"Alors que la comédie romantique américaine semblait vouée à la sclérose, Une nuit à New York fait l'effet d'une bouffée d'air frais. Produit par la Columbia, mais réalisée par Peter Sollett, remarqué en 2002 pour Long Way Home, beau film indépendant sur des adolescents latinos du Lower East Side new-yorkais, le film suit un cahier des charges bien précis, sans pour autant brider la vision de son auteur, qui irrigue le film dans ses moindres détails.
La trame est toujours la même - un garçon et une fille finissent par tomber amoureux malgré des circonstances qui s'y opposent - mais elle n'est que le prétexte à une multitude de digressions qui composent par petites touches un joli canevas dans lequel s'imbrique une cartographie de New York inédite au cinéma, un réjouissant portrait de la jeunesse et une partition rock du meilleur goût.
Comme l'indique le titre américain, Nick and Norah's Infinite Playlist, la musique est ici le moteur de l'action. Avant même de connaître Nick, Norah vénérait ses goûts musicaux. Elle se passait en boucle les cassettes qu'il faisait pour Tris, sa peste de petite amie qui les jetait à la poubelle, et qu'elle récupérait dès que celle-ci avait le dos tourné.
Nick et Norah se rencontrent à la fin d'un concert. Nick est encore amoureux de Tris, mais celle-ci est venue avec son nouveau Jules. Norah, elle, est venue seule et subit à ce titre les sarcasmes de Tris. Pour donner le change, elle se jette alors dans les bras de Nick et le force à l'embrasser, sans savoir qui il est. L'affaire aurait fini classée si les deux meilleurs amis du garçon n'avaient décidé qu'il fallait à tout prix que ce faux couple en devienne un vrai.
Comme souvent, le titre français n'a rien à voir avec l'original. Mais, une fois n'est pas coutume, il ne trahit pas le film, conçu comme une virée dans le New York by night, dans laquelle résonnent lointainement des échos de la culture new-yorkaise des années 1970. Entre les boîtes de rock alternatif, les gares, les clubs de drag-queens et l'intérieur du mythique Electric Lady Studio, créé par Jimmy Hendrix, on suit une bande de lycéens du New Jersey écumant la ville à la recherche d'un groupe qui organise un jeu de piste pour conduire ses fans à l'endroit où il va donner un concert à la fin de la nuit.
On n'entendra pas le concert, mais l'on s'attachera aux personnages, interprétés par des représentants de la nouvelle génération d'Hollywood, nombre d'entre eux étant passés par les productions de Judd Apatow.
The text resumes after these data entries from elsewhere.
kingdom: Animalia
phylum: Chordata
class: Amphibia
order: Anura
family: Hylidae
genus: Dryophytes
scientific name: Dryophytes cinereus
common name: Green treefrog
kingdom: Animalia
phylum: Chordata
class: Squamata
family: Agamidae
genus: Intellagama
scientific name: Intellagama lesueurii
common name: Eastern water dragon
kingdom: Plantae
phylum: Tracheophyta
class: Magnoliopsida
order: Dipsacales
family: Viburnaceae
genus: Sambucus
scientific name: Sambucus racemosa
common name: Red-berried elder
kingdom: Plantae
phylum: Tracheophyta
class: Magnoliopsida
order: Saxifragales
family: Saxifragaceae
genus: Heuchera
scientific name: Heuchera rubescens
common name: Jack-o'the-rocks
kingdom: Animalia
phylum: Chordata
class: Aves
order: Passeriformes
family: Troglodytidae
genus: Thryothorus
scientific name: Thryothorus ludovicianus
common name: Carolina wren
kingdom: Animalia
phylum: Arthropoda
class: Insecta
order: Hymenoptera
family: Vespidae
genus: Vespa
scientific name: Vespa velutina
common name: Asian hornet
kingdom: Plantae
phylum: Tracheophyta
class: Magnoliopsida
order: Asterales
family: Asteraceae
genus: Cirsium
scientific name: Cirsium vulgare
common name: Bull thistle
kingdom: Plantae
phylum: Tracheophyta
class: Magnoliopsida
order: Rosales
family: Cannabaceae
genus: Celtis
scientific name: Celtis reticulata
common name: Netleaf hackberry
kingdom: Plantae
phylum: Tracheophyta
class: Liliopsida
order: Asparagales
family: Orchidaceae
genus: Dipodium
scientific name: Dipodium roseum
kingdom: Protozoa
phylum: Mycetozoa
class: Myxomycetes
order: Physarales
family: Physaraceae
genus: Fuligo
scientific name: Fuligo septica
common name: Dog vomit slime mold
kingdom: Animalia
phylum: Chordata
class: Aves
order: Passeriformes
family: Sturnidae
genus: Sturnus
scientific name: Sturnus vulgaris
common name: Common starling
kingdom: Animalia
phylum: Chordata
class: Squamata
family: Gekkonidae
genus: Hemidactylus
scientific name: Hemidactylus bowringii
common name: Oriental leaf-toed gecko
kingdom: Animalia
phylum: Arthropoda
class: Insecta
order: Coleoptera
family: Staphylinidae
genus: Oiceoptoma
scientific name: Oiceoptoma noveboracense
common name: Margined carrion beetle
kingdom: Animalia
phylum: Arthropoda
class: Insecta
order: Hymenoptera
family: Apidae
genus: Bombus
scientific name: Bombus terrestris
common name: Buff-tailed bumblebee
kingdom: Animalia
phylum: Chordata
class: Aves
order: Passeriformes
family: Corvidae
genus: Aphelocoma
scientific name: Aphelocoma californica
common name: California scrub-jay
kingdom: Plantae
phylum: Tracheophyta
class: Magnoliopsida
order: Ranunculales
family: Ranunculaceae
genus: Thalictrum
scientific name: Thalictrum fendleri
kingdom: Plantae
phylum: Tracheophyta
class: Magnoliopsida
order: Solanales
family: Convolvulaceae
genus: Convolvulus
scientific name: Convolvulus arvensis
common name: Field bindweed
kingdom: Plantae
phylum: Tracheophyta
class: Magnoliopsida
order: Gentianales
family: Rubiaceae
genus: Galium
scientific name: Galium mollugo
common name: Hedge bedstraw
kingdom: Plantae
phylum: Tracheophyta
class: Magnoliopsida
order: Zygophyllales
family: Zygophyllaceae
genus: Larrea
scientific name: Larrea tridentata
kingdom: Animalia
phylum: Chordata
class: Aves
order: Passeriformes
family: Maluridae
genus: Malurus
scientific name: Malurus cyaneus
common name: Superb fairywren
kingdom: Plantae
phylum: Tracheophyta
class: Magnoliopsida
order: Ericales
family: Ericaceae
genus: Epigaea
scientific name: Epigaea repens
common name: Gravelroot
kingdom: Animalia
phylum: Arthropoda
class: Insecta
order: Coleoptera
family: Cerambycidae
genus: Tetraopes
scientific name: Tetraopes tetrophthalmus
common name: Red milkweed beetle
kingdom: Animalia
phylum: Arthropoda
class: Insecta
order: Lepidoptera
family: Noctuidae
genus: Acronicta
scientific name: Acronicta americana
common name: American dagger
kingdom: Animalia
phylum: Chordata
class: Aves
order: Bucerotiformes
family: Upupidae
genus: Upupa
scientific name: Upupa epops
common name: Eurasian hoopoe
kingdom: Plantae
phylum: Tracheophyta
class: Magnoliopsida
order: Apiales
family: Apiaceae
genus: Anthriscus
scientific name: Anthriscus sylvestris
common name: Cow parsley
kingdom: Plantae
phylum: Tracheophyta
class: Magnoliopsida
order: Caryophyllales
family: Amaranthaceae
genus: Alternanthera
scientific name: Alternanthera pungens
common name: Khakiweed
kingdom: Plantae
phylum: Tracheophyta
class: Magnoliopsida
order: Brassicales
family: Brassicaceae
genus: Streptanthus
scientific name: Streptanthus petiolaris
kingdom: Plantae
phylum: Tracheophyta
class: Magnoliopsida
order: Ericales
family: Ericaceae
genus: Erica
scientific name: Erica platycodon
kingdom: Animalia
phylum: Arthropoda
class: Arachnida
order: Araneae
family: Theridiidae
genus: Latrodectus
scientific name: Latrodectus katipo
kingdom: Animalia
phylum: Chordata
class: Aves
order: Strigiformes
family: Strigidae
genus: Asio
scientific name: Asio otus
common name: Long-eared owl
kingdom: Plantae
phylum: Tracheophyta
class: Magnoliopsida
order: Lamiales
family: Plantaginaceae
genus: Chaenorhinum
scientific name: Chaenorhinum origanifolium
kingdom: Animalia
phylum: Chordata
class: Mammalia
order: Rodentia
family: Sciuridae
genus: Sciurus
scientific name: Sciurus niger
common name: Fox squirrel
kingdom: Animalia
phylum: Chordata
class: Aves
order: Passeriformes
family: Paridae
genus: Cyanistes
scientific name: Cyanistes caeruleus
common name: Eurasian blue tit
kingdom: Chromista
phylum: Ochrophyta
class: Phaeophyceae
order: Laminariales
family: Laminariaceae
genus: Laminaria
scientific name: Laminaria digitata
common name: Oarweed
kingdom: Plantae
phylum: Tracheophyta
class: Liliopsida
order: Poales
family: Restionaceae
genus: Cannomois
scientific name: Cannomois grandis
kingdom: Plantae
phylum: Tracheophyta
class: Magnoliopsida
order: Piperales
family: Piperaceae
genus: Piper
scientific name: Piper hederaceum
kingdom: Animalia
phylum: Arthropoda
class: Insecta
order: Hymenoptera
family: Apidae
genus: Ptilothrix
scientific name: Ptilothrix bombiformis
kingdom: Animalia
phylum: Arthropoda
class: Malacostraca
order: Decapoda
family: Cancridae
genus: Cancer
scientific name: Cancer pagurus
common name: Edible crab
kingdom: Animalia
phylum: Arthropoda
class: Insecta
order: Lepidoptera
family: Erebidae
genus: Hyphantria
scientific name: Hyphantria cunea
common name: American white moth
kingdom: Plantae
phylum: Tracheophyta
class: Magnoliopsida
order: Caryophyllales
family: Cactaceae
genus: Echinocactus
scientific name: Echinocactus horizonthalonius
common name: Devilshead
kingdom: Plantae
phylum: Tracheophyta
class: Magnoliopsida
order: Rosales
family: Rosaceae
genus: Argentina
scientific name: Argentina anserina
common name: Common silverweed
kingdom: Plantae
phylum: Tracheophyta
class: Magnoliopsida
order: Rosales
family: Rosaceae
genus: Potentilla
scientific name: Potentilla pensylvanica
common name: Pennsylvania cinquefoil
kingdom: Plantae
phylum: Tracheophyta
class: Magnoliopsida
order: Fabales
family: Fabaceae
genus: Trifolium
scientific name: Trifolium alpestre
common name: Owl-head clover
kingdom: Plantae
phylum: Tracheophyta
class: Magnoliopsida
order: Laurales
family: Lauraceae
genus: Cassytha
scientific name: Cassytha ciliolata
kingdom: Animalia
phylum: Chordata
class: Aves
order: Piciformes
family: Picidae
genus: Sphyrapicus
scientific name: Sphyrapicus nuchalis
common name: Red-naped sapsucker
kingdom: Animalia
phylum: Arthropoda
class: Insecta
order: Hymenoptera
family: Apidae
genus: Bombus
Dans les rôles principaux, Michael Cera (Supergrave) et Kat Dennings (40 ans toujours puceau) forment un couple touchant d'adolescents réfractaires à la norme qui se laissent dériver l'un vers l'autre, à mesure que leur comunauté de goûts musicaux révèle chez eux de profondes affinités électives.
Les rôles secondaires fournissent aussi des personnages truculents comme la formidable Ari Gaynor, aussi magnifique ivre morte que déguisée en mère Noël au milieu d'un gang de drag queens.
Sous le vernis du produit hollywoodien, Peter Sollet distille un esprit bricolé attachant qui rappelle celui de Gondry dans Soyez sympa, rembobinez, et se manifeste tant dans le goût de Nick pour les cassettes customisées, que dans sa vieille voiture jaune cabossée. Avec lui, il fait voler en éclats, mais en douceur, tous les clichés du genre, opposant au modèle dominant et aseptisé une généreuse alternative, vibrante d'amour de la musique et du cinéma."